- [WHAT YOU SHOULD DO]:
With no images included, output each entry below exactly as it appears.

- [THE INPUT]:
=====

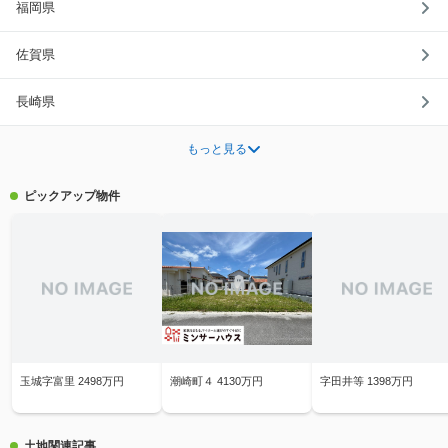
福岡県
佐賀県
長崎県
もっと見る
ピックアップ物件
玉城字富里 2498万円
潮崎町４ 4130万円
字田井等 1398万円
土地関連記事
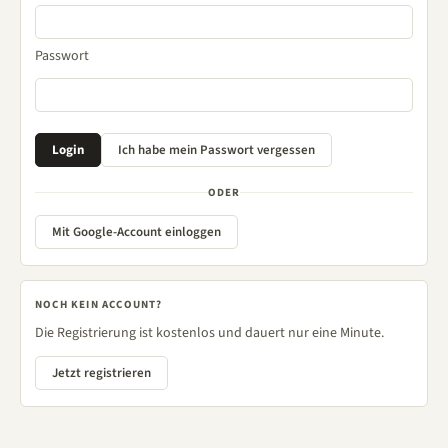
Passwort
ODER
Mit Google-Account einloggen
NOCH KEIN ACCOUNT?
Die Registrierung ist kostenlos und dauert nur eine Minute.
Jetzt registrieren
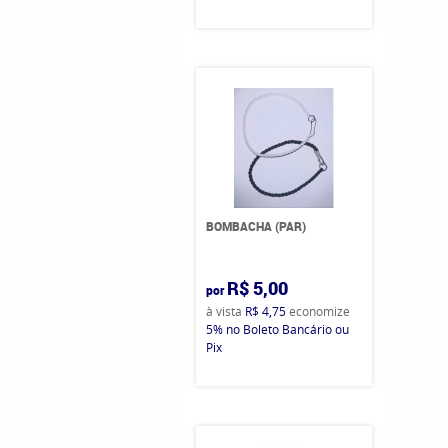
BOMBACHA (PAR)
R$ 5,00
por
à vista
R$ 4,75
economize
5%
no Boleto Bancário ou
Pix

=====

- [FINISHED EXERCISE]:
福岡県
佐賀県
長崎県
もっと見る
ピックアップ物件
玉城字富里 2498万円
潮崎町４ 4130万円
字田井等 1398万円
土地関連記事
Passwort
ODER
Mit Google-Account einloggen
NOCH KEIN ACCOUNT?
Die Registrierung ist kostenlos und dauert nur eine Minute.
Jetzt registrieren
BOMBACHA (PAR)
R$ 5,00
por
à vista
R$ 4,75
economize
5%
no Boleto Bancário ou
Pix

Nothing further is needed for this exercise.